▶ [SOURCE EXTRACT]
• • • •

Cleaning Tips: How To Clean Twill

A guide to cleaning twill fabrics, including a definition and examples of twill, general cleaning guidelines, and steps for stain removal.

Clothes, especially those destined to become part of a business or formal wardrobe, are an investment. Therefore, clothing should be carefully selected for durability, versatility, and comfort. Twill clothing is an excellent choice, and if cared for and cleaned properly, can last for years.

What Is Twill?

Twill is any fabric woven with a distinctive diagonal thread pattern. It is softer and more pliable than plainly woven cloth, and is more resistant to wrinkling. It can be one-sided or reversible, and because it can stretch in either direction, it is comfortable even when close-fitting. Twill weaves use more threads per inch than standard weaves, which provides more durability. The steeper the diagonal angle, the stronger the fabric, with the average angle set at forty-five degrees.

Twill fabrics do have drawbacks. The raised threads, called wales, can flatten or become shiny from prolonged pressure and wear, a condition that is difficult to reverse. While dirt won't be visible on twill as quickly as other fabrics, it is harder to remove because of the nature of the weave.

Common clothing made with twill includes sport coats, blazers, suits, and denim jeans or jackets. Twill can be found in many other pieces of clothing, however, including caps, slacks, and even non-clothing articles such as duffle bags and tablecloths. Wool, cotton, silk, rayon, and other types of threads and blends can be used to weave twill, and each combination yields a different weight and texture to the finished fabric, all of which need to be considered for cleaning.

Cleaning Twill: General Guidelines

When cleaning any piece of clothing, the most important step is to read and follow the manufacturer's label. Depending on the nature of the cleaning, however, there are several ways to clean twill without frequent loads of laundry or trips to the dry cleaners.

Allowing garments to rest at least twenty-four hours between uses helps avoid swift buildup of dirt, perspiration, and dust. Clothing should be hung neatly with enough space for air to flow around the garment, and if necessary, brushed with a natural bristle brush. Natural bristles are softer and less likely to damage the fabric, but synthetic twills that use nylon or rayon should not be brushed because it increases the static electricity in the garment. Tight weaves will not benefit much from brushing, and applying extra pressure to penetrate a tight weave is more likely to break threads and damage the fabric.

• • • •

▶ [INFORMATION SHOWN]

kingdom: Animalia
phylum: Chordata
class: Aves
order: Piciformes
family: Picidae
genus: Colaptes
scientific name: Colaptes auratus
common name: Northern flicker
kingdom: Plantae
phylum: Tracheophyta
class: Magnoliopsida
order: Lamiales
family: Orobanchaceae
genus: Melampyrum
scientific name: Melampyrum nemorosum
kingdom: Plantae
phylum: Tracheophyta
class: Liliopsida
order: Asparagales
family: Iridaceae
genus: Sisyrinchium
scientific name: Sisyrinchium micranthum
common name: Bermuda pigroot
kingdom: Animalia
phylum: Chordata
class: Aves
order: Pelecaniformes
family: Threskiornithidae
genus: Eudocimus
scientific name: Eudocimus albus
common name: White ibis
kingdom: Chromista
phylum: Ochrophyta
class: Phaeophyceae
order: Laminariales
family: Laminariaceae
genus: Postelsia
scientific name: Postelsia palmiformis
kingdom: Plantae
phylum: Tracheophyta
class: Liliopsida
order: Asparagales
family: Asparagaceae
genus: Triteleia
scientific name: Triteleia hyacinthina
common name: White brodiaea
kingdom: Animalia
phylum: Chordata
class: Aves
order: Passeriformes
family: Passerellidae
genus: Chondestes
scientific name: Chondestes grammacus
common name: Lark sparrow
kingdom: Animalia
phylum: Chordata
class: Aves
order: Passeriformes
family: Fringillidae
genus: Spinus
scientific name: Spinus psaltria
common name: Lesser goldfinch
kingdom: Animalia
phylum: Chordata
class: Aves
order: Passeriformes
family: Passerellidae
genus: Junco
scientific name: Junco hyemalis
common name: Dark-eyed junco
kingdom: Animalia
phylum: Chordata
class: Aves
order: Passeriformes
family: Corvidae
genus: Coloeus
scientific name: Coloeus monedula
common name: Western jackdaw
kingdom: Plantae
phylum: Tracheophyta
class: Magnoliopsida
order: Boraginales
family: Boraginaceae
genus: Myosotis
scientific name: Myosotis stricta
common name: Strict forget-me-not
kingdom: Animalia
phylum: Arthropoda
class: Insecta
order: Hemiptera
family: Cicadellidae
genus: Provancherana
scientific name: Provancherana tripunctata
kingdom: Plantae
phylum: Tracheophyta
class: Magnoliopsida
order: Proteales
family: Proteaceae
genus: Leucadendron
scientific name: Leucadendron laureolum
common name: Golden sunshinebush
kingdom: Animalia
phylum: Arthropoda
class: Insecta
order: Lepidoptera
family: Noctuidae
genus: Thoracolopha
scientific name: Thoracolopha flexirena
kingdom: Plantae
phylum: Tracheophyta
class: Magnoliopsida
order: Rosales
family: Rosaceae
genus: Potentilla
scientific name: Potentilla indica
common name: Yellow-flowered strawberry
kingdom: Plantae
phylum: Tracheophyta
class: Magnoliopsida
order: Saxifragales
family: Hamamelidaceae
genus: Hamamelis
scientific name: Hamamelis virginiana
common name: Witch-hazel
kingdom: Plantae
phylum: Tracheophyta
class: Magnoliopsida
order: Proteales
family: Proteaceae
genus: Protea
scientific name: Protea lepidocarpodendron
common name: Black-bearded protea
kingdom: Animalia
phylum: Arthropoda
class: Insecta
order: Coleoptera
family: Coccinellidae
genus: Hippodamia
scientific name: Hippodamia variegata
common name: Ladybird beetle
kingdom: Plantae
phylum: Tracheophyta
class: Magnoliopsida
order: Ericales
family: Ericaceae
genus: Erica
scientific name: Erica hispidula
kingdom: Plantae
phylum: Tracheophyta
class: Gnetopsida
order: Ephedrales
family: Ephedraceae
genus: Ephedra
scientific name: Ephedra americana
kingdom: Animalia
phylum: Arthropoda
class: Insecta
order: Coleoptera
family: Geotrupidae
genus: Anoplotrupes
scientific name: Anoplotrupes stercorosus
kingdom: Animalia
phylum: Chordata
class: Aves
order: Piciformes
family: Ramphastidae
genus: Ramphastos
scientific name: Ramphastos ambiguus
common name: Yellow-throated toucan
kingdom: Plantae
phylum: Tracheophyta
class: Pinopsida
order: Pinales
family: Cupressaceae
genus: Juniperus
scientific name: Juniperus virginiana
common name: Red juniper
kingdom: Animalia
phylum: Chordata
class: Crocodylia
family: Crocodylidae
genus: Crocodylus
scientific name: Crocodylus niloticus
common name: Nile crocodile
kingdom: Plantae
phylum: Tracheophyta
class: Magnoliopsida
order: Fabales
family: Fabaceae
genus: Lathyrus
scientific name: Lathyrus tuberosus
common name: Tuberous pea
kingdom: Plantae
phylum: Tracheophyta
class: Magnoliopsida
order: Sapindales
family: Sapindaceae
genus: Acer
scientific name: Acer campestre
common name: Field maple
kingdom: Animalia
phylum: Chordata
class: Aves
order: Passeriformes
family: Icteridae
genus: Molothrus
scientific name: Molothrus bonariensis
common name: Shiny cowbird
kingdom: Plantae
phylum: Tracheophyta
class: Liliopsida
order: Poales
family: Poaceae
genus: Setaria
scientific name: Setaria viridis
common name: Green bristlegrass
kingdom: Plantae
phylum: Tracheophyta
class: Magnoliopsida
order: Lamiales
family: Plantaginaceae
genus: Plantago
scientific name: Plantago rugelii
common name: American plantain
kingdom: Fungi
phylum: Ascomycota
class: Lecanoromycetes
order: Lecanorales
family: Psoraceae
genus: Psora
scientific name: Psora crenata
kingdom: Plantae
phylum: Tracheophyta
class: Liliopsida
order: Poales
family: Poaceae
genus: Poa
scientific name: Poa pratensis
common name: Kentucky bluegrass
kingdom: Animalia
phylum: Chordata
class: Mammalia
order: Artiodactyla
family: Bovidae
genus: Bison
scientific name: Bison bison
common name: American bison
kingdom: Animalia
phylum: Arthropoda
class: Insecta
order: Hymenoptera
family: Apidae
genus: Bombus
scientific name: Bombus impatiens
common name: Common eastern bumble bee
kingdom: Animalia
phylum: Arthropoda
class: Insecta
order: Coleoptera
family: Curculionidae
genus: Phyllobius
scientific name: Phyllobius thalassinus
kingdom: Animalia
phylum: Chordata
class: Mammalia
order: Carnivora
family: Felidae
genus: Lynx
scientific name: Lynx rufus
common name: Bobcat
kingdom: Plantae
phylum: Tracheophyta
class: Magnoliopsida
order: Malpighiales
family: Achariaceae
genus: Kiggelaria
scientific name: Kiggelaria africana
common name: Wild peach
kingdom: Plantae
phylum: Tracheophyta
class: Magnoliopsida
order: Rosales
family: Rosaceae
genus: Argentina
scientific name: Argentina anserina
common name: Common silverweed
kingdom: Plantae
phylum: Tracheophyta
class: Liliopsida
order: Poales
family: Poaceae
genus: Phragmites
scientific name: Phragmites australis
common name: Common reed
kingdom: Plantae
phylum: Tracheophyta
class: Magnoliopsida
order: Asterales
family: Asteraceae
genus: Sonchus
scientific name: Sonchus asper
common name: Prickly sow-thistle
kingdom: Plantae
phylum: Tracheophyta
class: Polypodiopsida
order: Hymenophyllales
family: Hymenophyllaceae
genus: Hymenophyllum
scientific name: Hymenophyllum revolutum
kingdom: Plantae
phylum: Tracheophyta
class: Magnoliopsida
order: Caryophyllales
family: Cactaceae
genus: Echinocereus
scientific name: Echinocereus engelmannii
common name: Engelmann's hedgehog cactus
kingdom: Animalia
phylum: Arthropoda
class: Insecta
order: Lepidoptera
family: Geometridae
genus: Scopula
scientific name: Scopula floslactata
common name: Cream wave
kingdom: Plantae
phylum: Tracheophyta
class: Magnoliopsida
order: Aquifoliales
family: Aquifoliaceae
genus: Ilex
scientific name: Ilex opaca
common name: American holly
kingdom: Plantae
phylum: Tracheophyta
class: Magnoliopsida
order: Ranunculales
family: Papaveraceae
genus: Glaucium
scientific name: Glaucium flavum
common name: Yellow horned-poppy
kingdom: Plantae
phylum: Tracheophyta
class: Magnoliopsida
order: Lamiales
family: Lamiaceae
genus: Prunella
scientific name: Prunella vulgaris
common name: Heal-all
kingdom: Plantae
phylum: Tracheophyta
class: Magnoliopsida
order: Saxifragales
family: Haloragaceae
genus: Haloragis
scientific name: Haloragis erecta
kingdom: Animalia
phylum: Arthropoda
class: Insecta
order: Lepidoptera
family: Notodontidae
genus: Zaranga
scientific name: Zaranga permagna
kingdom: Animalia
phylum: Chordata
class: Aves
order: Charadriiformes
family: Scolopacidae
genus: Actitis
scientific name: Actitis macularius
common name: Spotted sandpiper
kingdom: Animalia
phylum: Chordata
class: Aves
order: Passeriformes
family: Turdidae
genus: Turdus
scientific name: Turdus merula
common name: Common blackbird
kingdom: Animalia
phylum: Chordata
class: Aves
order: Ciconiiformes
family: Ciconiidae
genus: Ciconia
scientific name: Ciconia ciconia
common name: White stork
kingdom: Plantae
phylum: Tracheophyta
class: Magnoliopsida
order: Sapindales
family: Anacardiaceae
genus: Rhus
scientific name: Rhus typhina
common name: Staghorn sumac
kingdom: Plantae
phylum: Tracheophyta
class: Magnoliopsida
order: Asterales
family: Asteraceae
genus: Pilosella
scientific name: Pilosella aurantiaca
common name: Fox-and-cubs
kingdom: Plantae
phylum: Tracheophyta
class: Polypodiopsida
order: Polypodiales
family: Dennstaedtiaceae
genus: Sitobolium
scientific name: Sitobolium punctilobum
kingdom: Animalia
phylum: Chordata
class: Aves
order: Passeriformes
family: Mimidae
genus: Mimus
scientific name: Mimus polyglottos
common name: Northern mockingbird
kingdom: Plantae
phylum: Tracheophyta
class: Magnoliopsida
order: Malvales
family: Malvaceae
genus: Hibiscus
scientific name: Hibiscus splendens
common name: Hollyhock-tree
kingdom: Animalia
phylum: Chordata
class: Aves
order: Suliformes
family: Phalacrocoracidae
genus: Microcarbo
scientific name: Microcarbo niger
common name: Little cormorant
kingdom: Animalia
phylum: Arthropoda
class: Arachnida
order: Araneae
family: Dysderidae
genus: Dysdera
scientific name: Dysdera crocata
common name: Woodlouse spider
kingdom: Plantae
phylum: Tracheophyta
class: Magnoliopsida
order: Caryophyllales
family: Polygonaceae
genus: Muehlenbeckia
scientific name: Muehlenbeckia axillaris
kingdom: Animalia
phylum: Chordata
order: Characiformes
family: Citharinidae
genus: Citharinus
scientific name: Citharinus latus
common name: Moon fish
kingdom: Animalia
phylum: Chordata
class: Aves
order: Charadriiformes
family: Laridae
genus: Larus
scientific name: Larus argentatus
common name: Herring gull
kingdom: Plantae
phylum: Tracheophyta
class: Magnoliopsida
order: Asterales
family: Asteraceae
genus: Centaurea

• • • •

▶ [REQUIRED TASK 1]
Please repeat the passage of the twill guide starting with "Cleaning Twill: General" and going on through "the dry cleaners.".
▶ [REQUIRED TASK 2]
Decide whether each statement agrees with the twill guide, and answer yes or no with the deciding words quoted: (a) Twill resists wrinkling better than plainly woven cloth. (b) Synthetic twills made with nylon or rayon should be brushed with a natural bristle brush. (c) The average diagonal angle of twill is thirty degrees.
The entries that come after the twill guide are separate material.

▶ [FULL OUTPUT 1]
Cleaning Twill: General Guidelines

When cleaning any piece of clothing, the most important step is to read and follow the manufacturer's label. Depending on the nature of the cleaning, however, there are several ways to clean twill without frequent loads of laundry or trips to the dry cleaners.

▶ [FULL OUTPUT 2]
(a) Yes: "It is softer and more pliable than plainly woven cloth, and is more resistant to wrinkling."
(b) No: "synthetic twills that use nylon or rayon should not be brushed because it increases the static electricity in the garment."
(c) No: "with the average angle set at forty-five degrees."